Heber City residents could get the chance to limit the size of big-box outlets, despite the City Council giving retailers the green light for such stores in February.

A grass-roots organization, "Put Heber Valley First," has submitted a petition to the Heber City recorder demanding that residents be allowed to vote in November whether to allow retailers to build stores up to 150,000 square feet within city limits.

The cap had been set at 60,000 square feet in 2005.

The group gathered 1,595 signatures and submitted them by the deadline Friday afternoon at City Hall, according to Recorder Paulette Thurber.

To get the decision on the November ballot requires signatures of 35 percent of registered voters, or 1,160 certified petition signatures, Thurber said.

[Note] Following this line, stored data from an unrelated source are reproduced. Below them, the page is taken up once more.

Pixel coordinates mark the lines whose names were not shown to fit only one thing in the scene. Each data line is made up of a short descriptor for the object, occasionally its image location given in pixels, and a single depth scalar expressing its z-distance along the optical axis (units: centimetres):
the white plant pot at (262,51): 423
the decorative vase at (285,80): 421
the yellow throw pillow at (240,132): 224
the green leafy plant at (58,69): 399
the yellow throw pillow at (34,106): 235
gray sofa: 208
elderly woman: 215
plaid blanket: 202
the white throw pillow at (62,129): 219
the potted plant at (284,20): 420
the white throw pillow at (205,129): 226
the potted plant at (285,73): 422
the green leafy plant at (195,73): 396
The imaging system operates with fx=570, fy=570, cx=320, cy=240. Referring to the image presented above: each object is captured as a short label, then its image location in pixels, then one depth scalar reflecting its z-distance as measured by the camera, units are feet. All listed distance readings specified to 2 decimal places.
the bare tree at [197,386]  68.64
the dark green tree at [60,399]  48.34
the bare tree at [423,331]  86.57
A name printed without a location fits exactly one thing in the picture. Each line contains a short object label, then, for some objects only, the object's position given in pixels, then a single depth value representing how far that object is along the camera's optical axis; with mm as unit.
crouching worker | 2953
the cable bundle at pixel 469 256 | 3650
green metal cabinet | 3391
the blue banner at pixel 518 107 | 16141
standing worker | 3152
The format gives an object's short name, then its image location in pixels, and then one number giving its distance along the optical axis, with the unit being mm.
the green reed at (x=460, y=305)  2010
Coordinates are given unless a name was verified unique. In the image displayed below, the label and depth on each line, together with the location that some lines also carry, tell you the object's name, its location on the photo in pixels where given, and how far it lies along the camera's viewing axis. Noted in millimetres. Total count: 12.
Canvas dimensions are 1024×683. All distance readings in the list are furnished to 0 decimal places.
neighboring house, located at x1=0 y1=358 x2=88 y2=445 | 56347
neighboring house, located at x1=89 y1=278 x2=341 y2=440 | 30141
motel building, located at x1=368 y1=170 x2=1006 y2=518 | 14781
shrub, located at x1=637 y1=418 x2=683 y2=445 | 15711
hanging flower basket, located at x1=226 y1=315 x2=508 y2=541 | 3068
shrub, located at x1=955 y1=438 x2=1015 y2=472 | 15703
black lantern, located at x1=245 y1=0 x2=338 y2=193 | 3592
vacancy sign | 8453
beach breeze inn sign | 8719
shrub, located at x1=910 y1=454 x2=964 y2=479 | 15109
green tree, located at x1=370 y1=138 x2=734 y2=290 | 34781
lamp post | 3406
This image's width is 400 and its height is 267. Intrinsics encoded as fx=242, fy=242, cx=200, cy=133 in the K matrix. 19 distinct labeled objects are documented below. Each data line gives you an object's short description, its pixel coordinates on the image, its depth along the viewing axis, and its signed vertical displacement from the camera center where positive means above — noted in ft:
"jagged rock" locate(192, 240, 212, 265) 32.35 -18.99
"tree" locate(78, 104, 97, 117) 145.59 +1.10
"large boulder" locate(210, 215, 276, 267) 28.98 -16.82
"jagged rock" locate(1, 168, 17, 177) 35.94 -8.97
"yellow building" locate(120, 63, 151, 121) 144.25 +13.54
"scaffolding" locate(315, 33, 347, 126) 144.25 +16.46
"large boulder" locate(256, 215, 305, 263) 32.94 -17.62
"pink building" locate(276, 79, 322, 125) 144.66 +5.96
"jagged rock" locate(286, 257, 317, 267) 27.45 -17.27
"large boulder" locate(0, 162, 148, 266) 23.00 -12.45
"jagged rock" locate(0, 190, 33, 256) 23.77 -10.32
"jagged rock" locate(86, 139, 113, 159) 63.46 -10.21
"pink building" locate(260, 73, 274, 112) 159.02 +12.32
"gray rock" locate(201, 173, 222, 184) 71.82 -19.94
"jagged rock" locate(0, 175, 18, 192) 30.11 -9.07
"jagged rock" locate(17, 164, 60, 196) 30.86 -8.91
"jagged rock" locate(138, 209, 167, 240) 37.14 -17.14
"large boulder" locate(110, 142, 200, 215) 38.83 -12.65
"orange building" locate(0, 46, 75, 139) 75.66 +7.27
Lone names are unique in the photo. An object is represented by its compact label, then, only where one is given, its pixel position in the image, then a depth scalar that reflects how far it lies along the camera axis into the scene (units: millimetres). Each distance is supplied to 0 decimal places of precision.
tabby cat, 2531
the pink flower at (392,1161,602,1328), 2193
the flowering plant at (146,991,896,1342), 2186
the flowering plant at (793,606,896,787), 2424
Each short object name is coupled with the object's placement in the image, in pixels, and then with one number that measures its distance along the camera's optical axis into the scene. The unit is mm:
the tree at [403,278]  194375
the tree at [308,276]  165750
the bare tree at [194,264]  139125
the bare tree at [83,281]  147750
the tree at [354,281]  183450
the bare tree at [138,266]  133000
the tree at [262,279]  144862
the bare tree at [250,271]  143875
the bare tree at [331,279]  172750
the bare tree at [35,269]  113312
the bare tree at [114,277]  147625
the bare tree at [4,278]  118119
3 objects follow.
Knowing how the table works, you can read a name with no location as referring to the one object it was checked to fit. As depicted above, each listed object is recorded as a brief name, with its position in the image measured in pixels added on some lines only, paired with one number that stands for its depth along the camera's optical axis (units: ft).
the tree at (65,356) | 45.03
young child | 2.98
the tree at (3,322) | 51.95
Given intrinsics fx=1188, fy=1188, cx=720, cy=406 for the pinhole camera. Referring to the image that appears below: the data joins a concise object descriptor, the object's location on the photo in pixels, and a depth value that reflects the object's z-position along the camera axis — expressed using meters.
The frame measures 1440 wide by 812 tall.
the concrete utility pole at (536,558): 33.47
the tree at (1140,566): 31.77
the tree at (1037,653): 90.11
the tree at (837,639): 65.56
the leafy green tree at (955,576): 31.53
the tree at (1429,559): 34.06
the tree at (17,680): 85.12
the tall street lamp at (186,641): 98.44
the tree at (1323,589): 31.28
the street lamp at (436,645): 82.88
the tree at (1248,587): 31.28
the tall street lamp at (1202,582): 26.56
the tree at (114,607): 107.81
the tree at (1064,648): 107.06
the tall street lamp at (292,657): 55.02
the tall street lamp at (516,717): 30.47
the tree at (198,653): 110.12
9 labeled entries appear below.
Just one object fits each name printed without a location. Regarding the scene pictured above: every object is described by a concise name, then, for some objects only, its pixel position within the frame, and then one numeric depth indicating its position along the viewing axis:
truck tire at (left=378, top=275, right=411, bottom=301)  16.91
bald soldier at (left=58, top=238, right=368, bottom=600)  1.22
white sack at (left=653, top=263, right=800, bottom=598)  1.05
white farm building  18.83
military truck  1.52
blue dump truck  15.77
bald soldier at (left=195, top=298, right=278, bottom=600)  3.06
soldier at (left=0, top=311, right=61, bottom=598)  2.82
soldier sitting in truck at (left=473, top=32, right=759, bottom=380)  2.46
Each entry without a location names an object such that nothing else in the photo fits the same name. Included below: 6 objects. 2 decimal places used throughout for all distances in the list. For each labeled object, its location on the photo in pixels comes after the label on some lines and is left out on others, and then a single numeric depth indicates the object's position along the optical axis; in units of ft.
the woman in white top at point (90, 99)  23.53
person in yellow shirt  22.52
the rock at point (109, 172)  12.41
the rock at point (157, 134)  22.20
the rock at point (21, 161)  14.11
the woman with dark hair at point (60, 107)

The petition will be forwarded to Wasatch County election officials for certification.

County Clerk Brent Titcomb said his office may be able to determine by week's end how many valid signatures are on the petitions.

The grass-roots movement is a reaction to a Feb. 15 City Council vote that sets the stage for the arrival of national big-box retailers.

Put Heber Valley First seeks to retain the square-foot limit on retailers that was set in 2005.

It appears to many residents that the council inexplicably reversed its previous decision, said Ken McConnell, who helped organize the drive.

The City Council had voted in June 2005 to limit the size of big-boxes for a variety of reasons, said City Councilwoman Shari Lazenby. Not least among them is the persistent notion that Heber Valley residents take their money outside Wasatch County to shop.

"[But] we didn't have a strong enough ordinance for such things as design criteria, roads and setbacks," she said.

After that vote, the council asked Heber City planners to create an "overlay zone" that would give the city more power in determining how large retailers could build, Lazenby said.

"So, it's not like all of a sudden we're changing."